Most people think of price prediction as a regression problem — forecast a number, act on it. In practice, regression targets are noisy, hard to threshold, and don't map cleanly to executable decisions. We model trading as a three-class classification problem instead:

BUY

The asset is expected to rise meaningfully over the next N periods. Enter a position.

HOLD

Insufficient signal. Market conditions are ambiguous — stay flat or maintain existing position.

SELL

The asset is expected to decline. Exit the position or do not enter.

This framing has a key advantage: the model learns to be selective. Rather than always producing an opinion, a well-trained classifier assigns high confidence to BUY or SELL only when the evidence genuinely supports it — and defaults to HOLD otherwise. In a live trading system, being wrong is costly. Being quiet when uncertain is not.

Labeling Historical Data Without Leakage

Supervised learning requires ground-truth labels. For a trading classifier, this means looking at each historical bar and deciding, with hindsight, whether a BUY, HOLD, or SELL would have been the correct action.

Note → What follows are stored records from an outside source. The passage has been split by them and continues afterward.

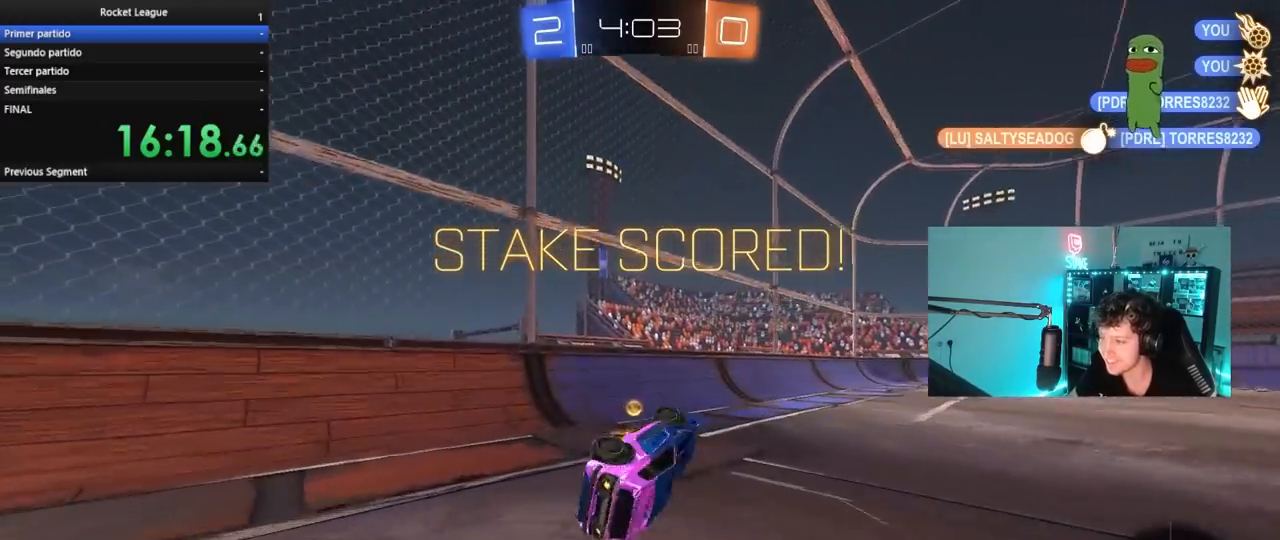
{"keys": [], "mouse": [], "mouse_move": "still", "events": [[17, "shift", "up"], [67, "a", "up"], [67, "mouse_left", "up"], [100, "s", "up"]]}
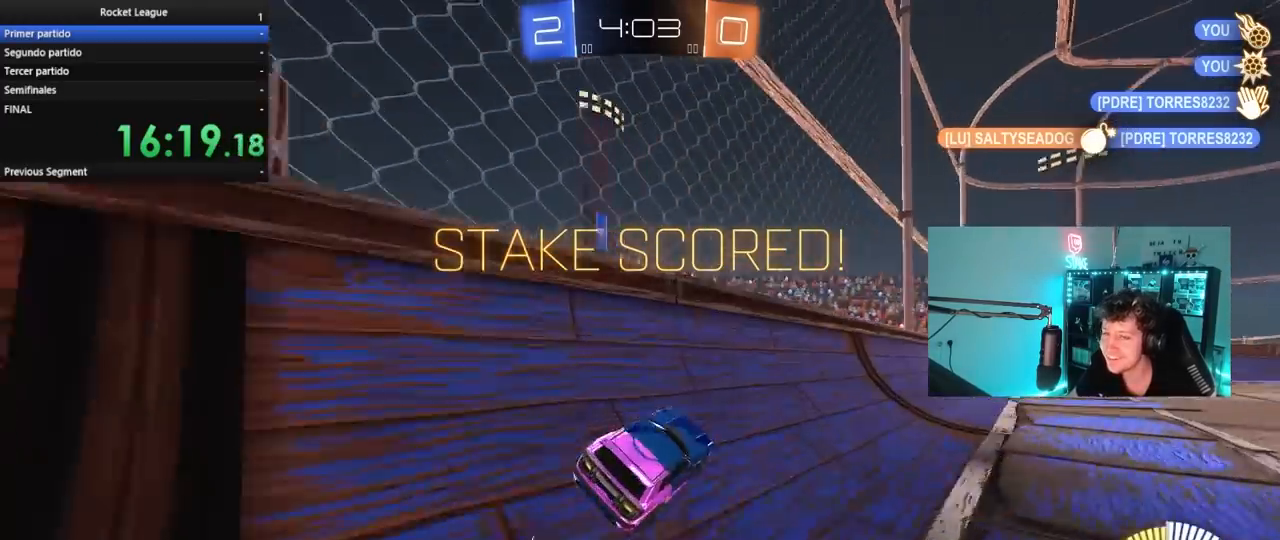
{"keys": [], "mouse": [], "mouse_move": "still", "events": []}
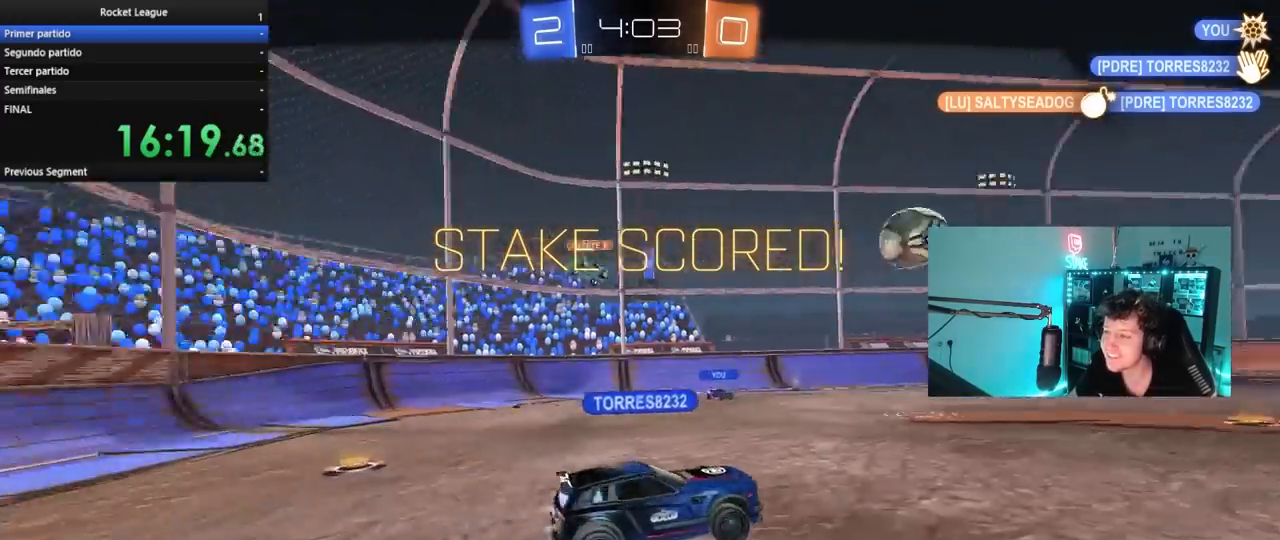
{"keys": [], "mouse": [], "mouse_move": "still", "events": []}
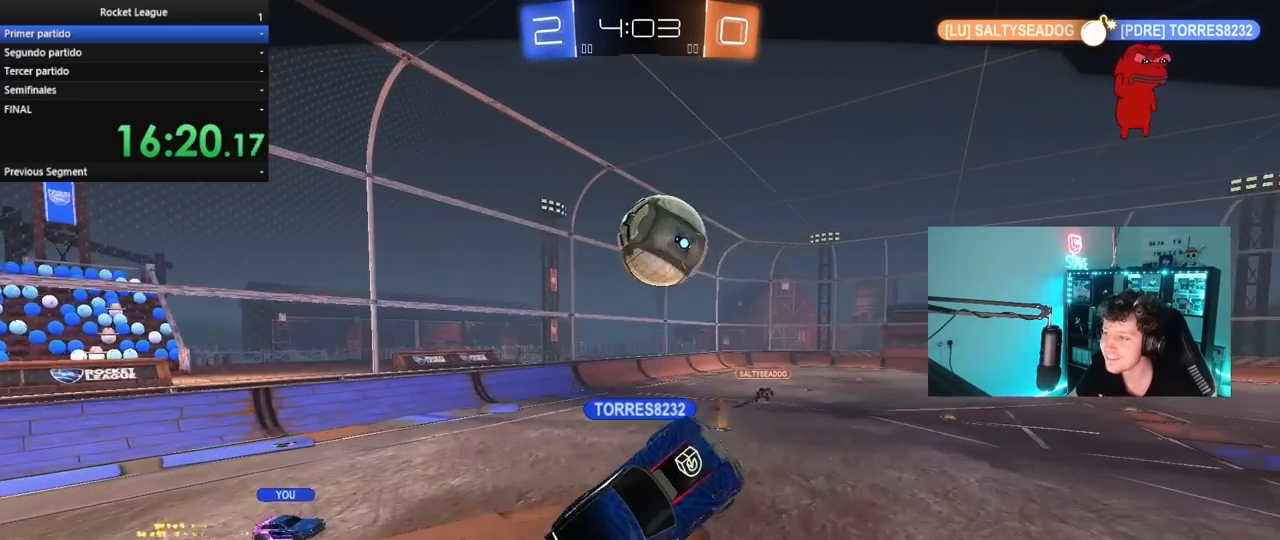
{"keys": [], "mouse": [], "mouse_move": "still", "events": [[300, "mouse_right", "down"], [483, "mouse_right", "up"]]}
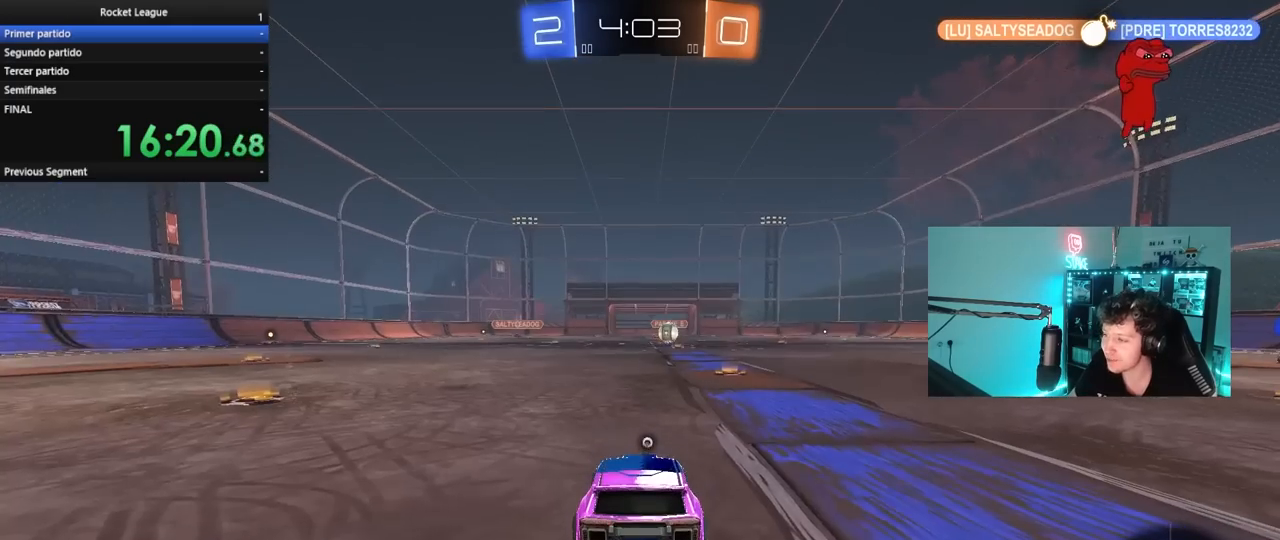
{"keys": [], "mouse": [], "mouse_move": "still", "events": [[117, "mouse_right", "down"], [267, "mouse_right", "up"]]}
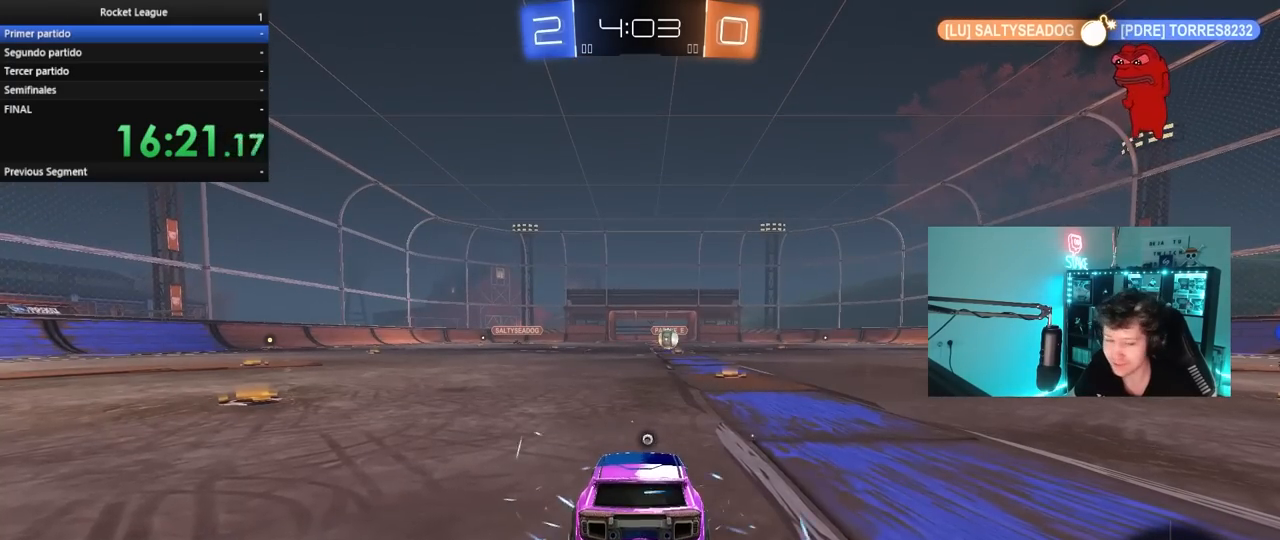
{"keys": [], "mouse": [], "mouse_move": "still", "events": []}
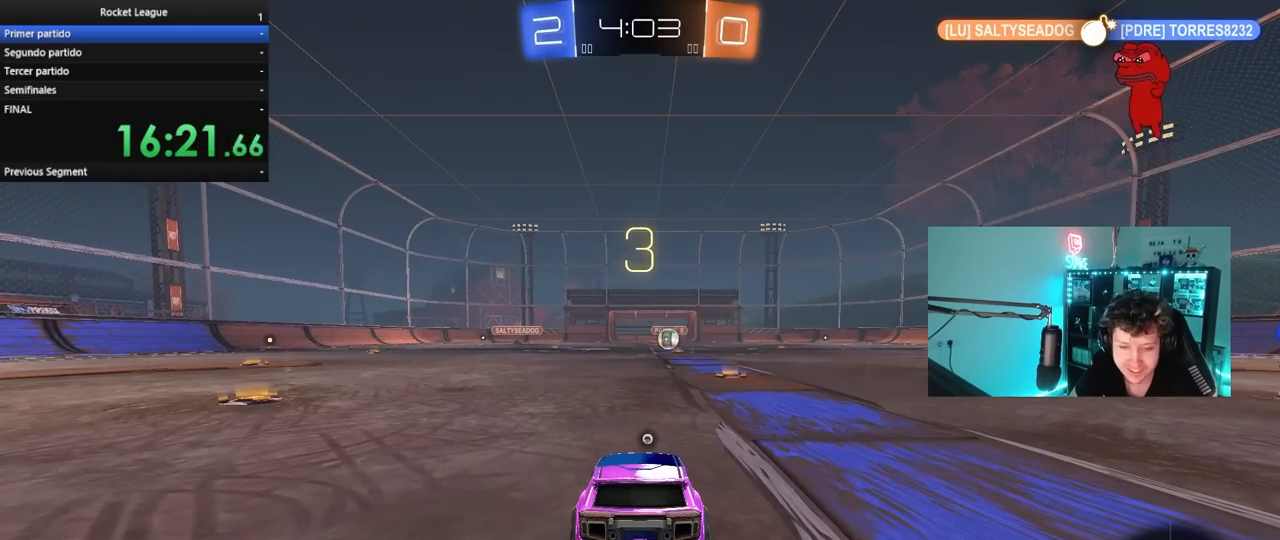
{"keys": [], "mouse": [], "mouse_move": "still", "events": []}
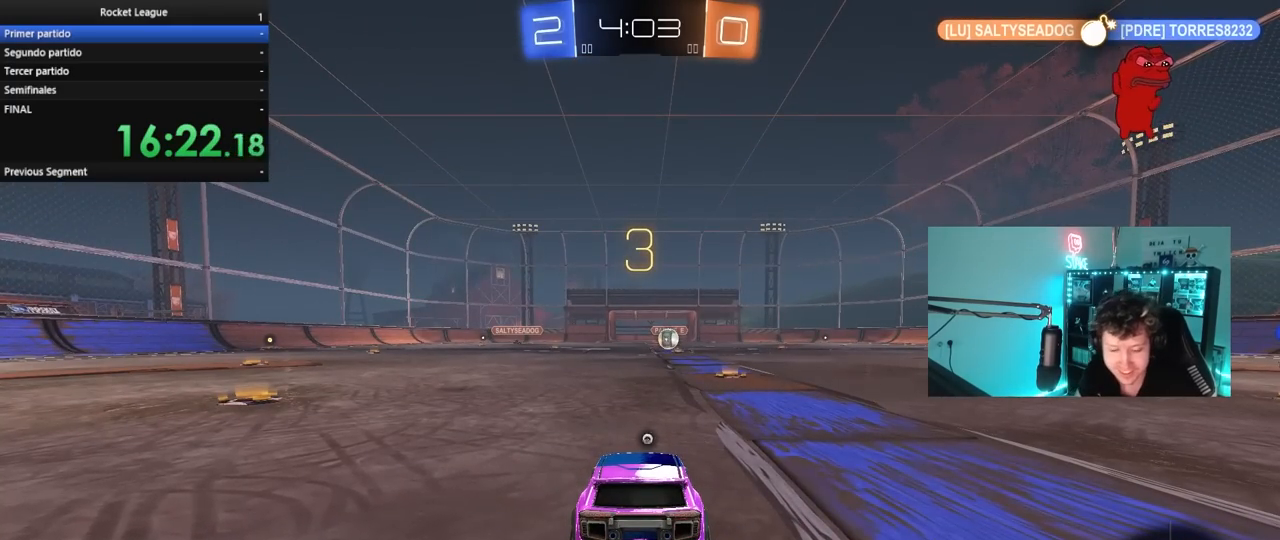
{"keys": [], "mouse": [], "mouse_move": "still", "events": []}
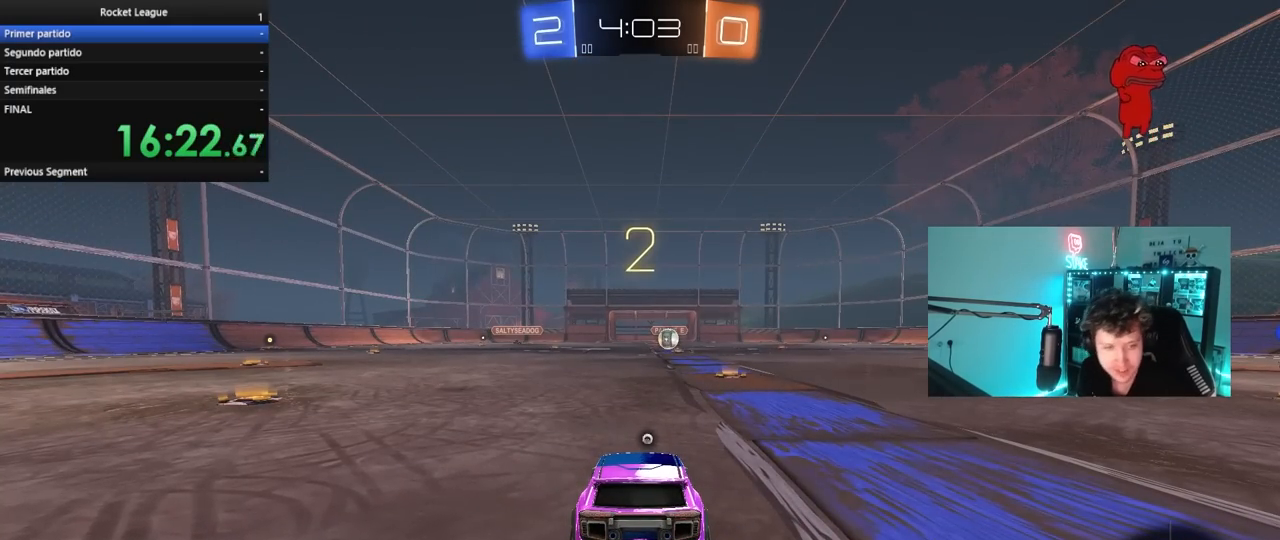
{"keys": [], "mouse": [], "mouse_move": "still", "events": []}
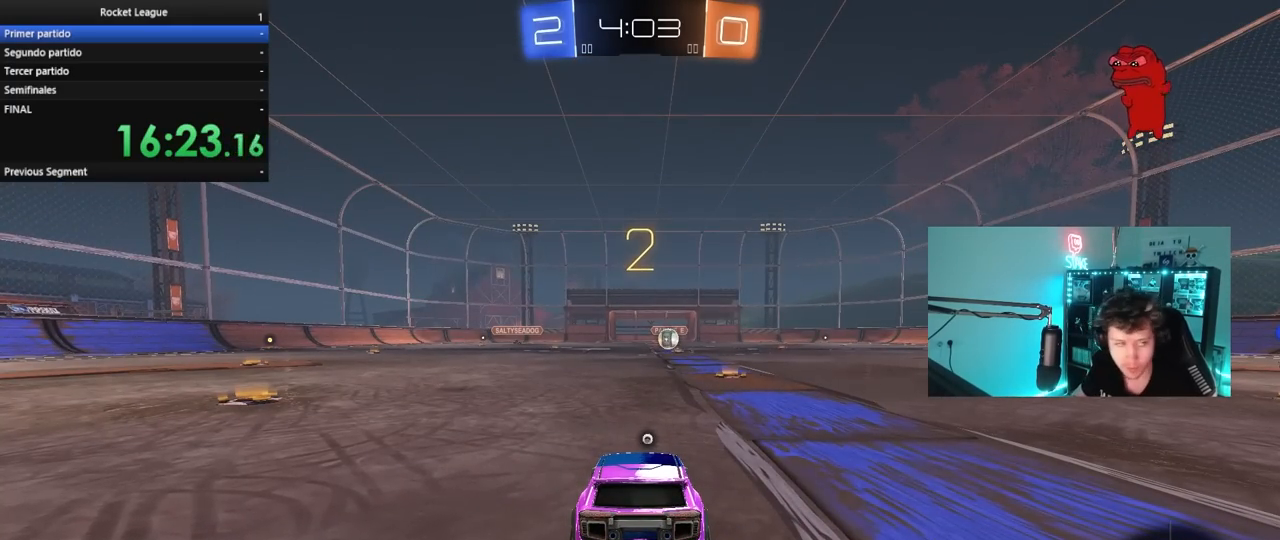
{"keys": ["w"], "mouse": ["left"], "mouse_move": "up-left", "events": [[250, "mouse_left", "down"], [333, "w", "down"]]}
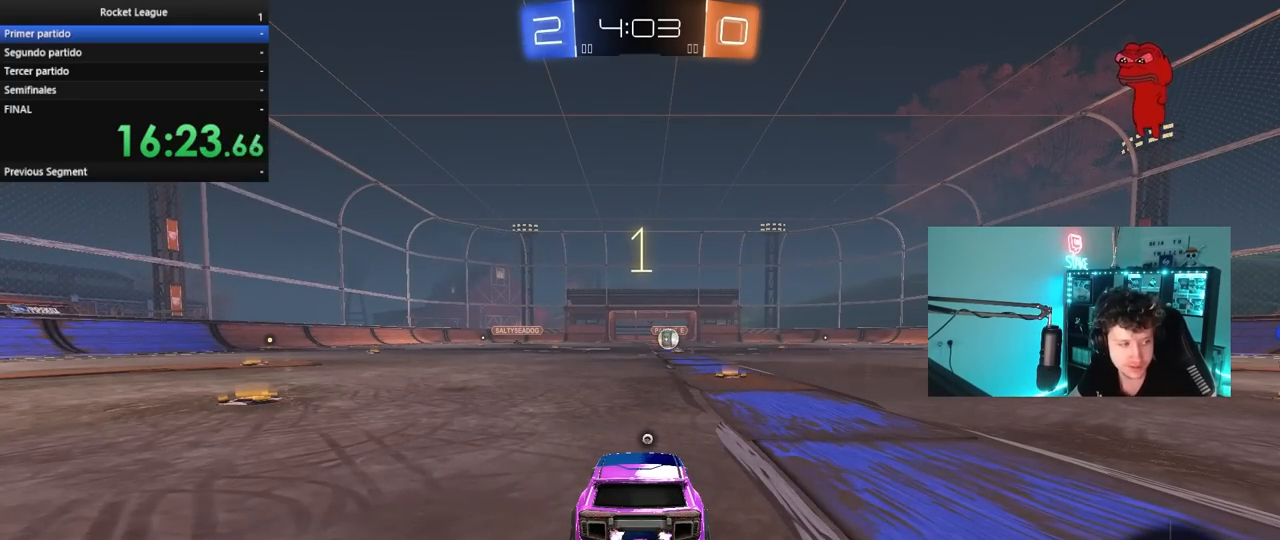
{"keys": ["w"], "mouse": ["left"], "mouse_move": "right", "events": []}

We label based on forward returns over a short horizon: if the asset's price N bars later is sufficiently higher, we label the bar BUY; if it is sufficiently lower, SELL; otherwise HOLD. The thresholds are derived from the distribution of returns in the training window, producing balanced class proportions across different market regimes.

⚠️ The Data Leakage Problem

A critical error in many trading ML pipelines is including features derived from future data in the training set. Common examples include future prices used to compute rolling highs/lows, or label quantiles calculated over the full dataset before splitting train/test.

We explicitly audit and exclude all such features. The label horizon (future return) is only ever used to construct the target — never as an input feature. Cross-validation is done on strict temporal folds: the model never sees future data during training or validation, even indirectly.

Feature Engineering: 184 Market Signals

The model ingests 184 engineered features derived exclusively from information available at the moment of prediction. These span five broad categories:

Momentum & Price Trend

Returns over windows from 3 to 100 bars, momentum strength scores, rate-of-change, and trend consistency across multiple moving averages. These capture the direction and persistence of price movement.

Volatility Structure

Rolling return standard deviations at 10, 25, 30, 50, and 100-bar windows. Ratios between these windows — such as vol100/vol30 — capture whether volatility is expanding or contracting, which is a strong regime signal. This class of features ranks among the most important for the model.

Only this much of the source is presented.